Intu appoints chief restructuring officer as Covid-19 crisis grows
loading...
Shopping centre owner Intu has appointed David Hargrave as chief restructuring officer to help the company through the Covid-19 pandemic.
Hargrave has 20 years of experience as a partner in the restructuring practices of both PwC and EY, specialising in business turnarounds across many sectors, and his role as chief restructuring officer at Intu is to assist the shopping centre owner “work through its strategy to fix the balance sheet”.
This appointment comes as Intu shared an update on market conditions stating that since its Covid-19 update on March 26 it has only received 40 percent of the rent and service charge for the quarter and it is looking to take “robust action” to enforce the terms of its leases to collection outstanding rent.

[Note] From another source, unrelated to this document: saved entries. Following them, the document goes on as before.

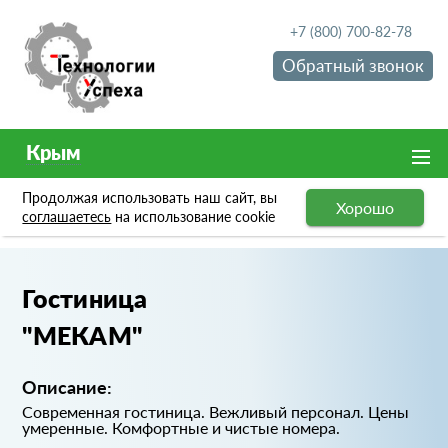
+7 (800) 700-82-78
Обратный звонок
Крым
Продолжая использовать наш сайт, вы
Хорошо
Портфолио
Гостиница "МЕКАМ"
соглашаетесь
на использование cookie
Гостиница
"МЕКАМ"
Описание:
Современная гостиница. Вежливый персонал. Цены
умеренные. Комфортные и чистые номера.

In a statement, Intu said that it was now offering monthly rents to the end of 2020 and that it was in “advanced discussion” with customers representing a further 28 percent of the rent due, with the remainder of customers are at various stages of discussions regarding revised payment plans.

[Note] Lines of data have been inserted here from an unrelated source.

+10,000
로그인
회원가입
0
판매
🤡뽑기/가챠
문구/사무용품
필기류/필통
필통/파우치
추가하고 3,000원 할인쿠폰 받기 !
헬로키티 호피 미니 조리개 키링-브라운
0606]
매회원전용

However, it did accuse some retailers of not engaging to find a “consensual solution” amid the coronavirus crisis, adding that these were “large, well-capitalised brands who have the ability to pay but have chosen not to”. In these instances, Intu said it was prepared to take “more robust action to enforce the legally binding terms of those leases”.
Intu preparing to take “robust action” to collect outstanding rent
Currently, Intu centres are operating on a “semi-closed basis” explained management, with only essential stores remaining open. This has led the company to furlough 60 percent of staff in the centres and around 20 percent at its head office.

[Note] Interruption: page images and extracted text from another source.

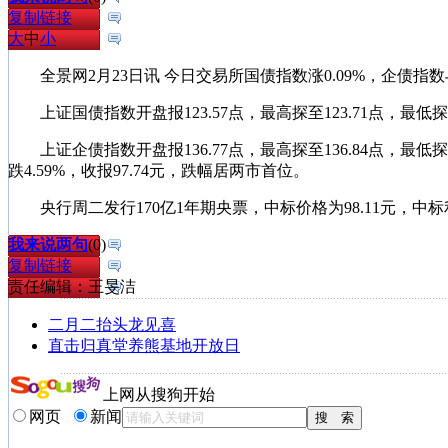
复制链接
大
中
小
全景网2月23日讯 今日交易所国债指数涨0.09%，企债指数与
上证国债指数开盘报123.57点，最高探至123.71点，最低探至12
上证企债指数开盘报136.77点，最高探至136.84点，最低探至1
跌4.59%，收报97.74元，跌幅居两市首位。
央行周二发行170亿1年期央票，中标价格为98.11元，中标利
我来说两句
(
0
)
复制链接
责任编辑：王旻洁
二月二抬头龙见喜
直击归真堂养熊基地开放日
上网从搜狗开始
网页
新闻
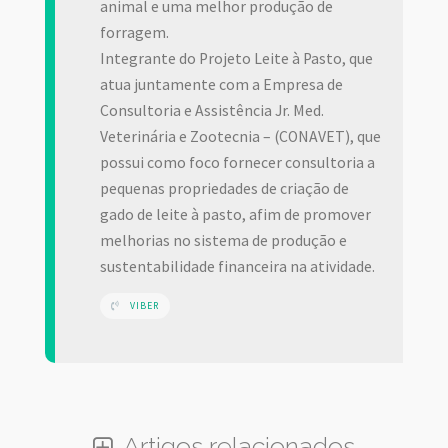
animal e uma melhor produção de
forragem.
Integrante do Projeto Leite à Pasto, que
atua juntamente com a Empresa de
Consultoria e Assistência Jr. Med.
Veterinária e Zootecnia – (CONAVET), que
possui como foco fornecer consultoria a
pequenas propriedades de criação de
gado de leite à pasto, afim de promover
melhorias no sistema de produção e
sustentabilidade financeira na atividade.
VIBER
Artigos relacionados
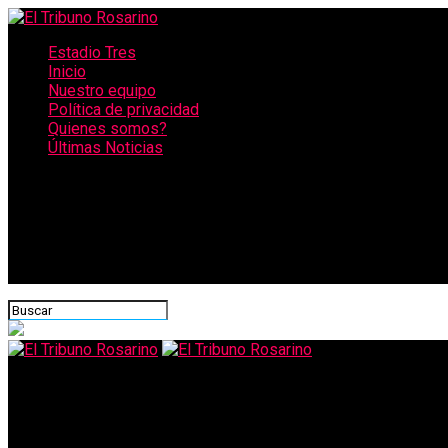
Estadio Tres
Inicio
Nuestro equipo
Política de privacidad
Quienes somos?
Últimas Noticias
CONECTATE CON NOSOTROS
El Tribuno Rosarino
En la provincia se «tilda» con rojo la presencialidad de las escue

In addition, the Board have agreed to a 20 percent salary reduction for the next three months and the business has also identified around 3 million pounds of cost savings in the short-term as it looks to support its retailers by reduce service charge costs.
Intu also confirmed that it has agreed waivers on its revolving credit facility until June 26, 2020, as well as reaching an agreement on interest rate swaps which had a mandatory break at the end of April. The amounts due on the close of these swaps is now to be paid on the June 26, 2020, or a later date if agreed.
On the waivers, Intu explained: “We believe that these actions are another step forward that will allow us to extend our engagement to key stakeholders of the group at the asset level as we explore all options, including potentially seeking standstills to overcome the current market dislocations. This forms part of our ultimate strategic objective to fix the balance sheet over the medium term.”